Les impacts du deuil vécu seul

Le silence a un prix. Vivre un deuil dans l’isolement peut entraîner des risques accrus d’anxiété, de colère intériorisée, de comportements compulsifs ou de consommation. Certains se réfugient dans le travail, d’autres dans l’alcool, la drogue ou le sport excessif.

Ces stratégies, souvent inconscientes, visent à éviter la douleur. Mais à long terme, elles l’amplifient. L’absence d’expression émotionnelle ne guérit rien : elle repousse simplement l’inévitable.

Des pistes concrètes pour les hommes en deuil

Voici quelques repères simples, loin du jargon psychologique, pour ceux qui veulent apprivoiser leur peine.

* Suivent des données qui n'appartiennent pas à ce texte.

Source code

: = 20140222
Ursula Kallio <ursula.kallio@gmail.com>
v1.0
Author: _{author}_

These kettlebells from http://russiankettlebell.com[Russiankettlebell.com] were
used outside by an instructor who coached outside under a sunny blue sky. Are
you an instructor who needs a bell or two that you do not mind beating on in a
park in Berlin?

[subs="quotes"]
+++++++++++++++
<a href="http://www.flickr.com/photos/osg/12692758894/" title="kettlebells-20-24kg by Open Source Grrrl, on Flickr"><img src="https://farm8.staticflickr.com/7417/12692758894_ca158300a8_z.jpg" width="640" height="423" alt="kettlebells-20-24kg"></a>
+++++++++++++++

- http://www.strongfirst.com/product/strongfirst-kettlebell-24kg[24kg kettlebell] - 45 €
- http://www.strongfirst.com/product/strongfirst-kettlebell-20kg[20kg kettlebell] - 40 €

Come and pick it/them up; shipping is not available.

1. Donner un espace à ses émotions.
Écrire ou se parler à voix haute peut sembler étrange, mais cela brise l’isolement. Mettre des mots sur ce que l’on ressent, même seul dans une pièce, permet déjà de déposer un peu du poids intérieur.

2. Choisir une personne de confiance.
Il n’est pas nécessaire de tout raconter à tout le monde. Une seule personne qui écoute vraiment, un ami, un collègue, un membre de la famille, ou quelqu’un qui a déjà vécu une perte, peut faire une immense différence.

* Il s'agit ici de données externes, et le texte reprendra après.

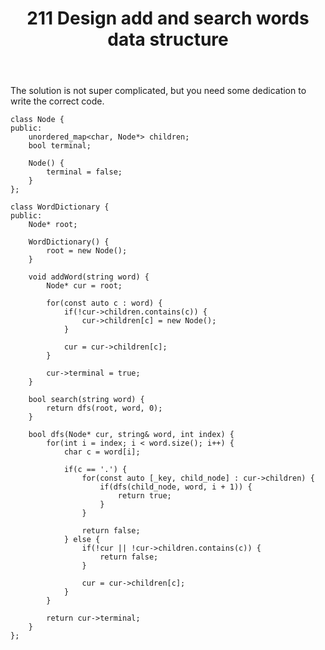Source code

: #+TITLE: 211 Design add and search words data structure

The solution is not super complicated, but you need some dedication to write the correct code.

#+begin_src c++
class Node {
public:
    unordered_map<char, Node*> children;
    bool terminal;

    Node() {
        terminal = false;
    }
};

class WordDictionary {
public:
    Node* root;

    WordDictionary() {
        root = new Node();
    }

    void addWord(string word) {
        Node* cur = root;

        for(const auto c : word) {
            if(!cur->children.contains(c)) {
                cur->children[c] = new Node();
            }

            cur = cur->children[c];
        }

        cur->terminal = true;
    }

    bool search(string word) {
        return dfs(root, word, 0);
    }

    bool dfs(Node* cur, string& word, int index) {
        for(int i = index; i < word.size(); i++) {
            char c = word[i];

            if(c == '.') {
                for(const auto [_key, child_node] : cur->children) {
                    if(dfs(child_node, word, i + 1)) {
                        return true;
                    }
                }

                return false;
            } else {
                if(!cur || !cur->children.contains(c)) {
                    return false;
                }

                cur = cur->children[c];
            }
        }

        return cur->terminal;
    }
};
#+end_src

3. Utiliser le corps comme exutoire.
Les hommes ont souvent besoin d’agir pour libérer ce qui bouillonne à l’intérieur. La marche, la mécanique, la course, le plein air ou le bricolage peuvent devenir des moyens d’expression. L’important n’est pas la performance, mais le mouvement.

4. Créer un rituel personnel.
Allumer une chandelle, visiter un lieu significatif, écouter une chanson, parler à la personne décédée… Ces gestes simples donnent un cadre à la douleur. Ils créent un espace symbolique où la peine peut se dire autrement.

5. Éviter la fuite par la suractivité.
Travailler sans arrêt ou s’occuper constamment peut sembler soulageant, mais c’est souvent une manière d’éviter la tristesse. Prendre dix minutes par jour pour « laisser venir » ce qu’on ressent est déjà un acte de courage.

Comment les proches peuvent soutenir un homme endeuillé

Soutenir un homme en deuil, ce n’est pas le convaincre de parler : c’est lui laisser la possibilité de le faire. Respecter son rythme. Ouvrir la porte sans la forcer. Un simple « Je suis là si tu veux en parler » suffit parfois.

Encourager les activités physiques ou symboliques peut aussi aider : aller marcher ensemble, jardiner, réparer quelque chose. Ce sont souvent dans ces moments simples que les mots finissent par sortir, sans pression.

Soutenir sans envahir, rester présent sans juger : voilà la clé.

Quand (et pourquoi) consulter peut aider

Consulter n’est pas un aveu de faiblesse. C’est un acte de lucidité.
Souvent, quelques rencontres suffisent pour alléger un fardeau porté depuis trop longtemps.

Parce que parfois, le seul remède est d’être vu et entendu pour la première fois.

Mais la décision doit venir de lui. Une thérapie imposée ne fonctionne pas. Elle doit naître d’un besoin intérieur, pas d’une injonction.

Conclusion

Beaucoup d’hommes vivent leur deuil en silence.
Ils avancent sans bruit, sans plainte, croyant qu’ils doivent tenir pour les autres.

À ceux-là, je veux dire : vous n’êtes pas invisibles.
Vous avez droit, vous aussi, à du soutien, même si vous ne franchissez pas la porte d’un bureau.

Le deuil n’a pas besoin d’être porté seul.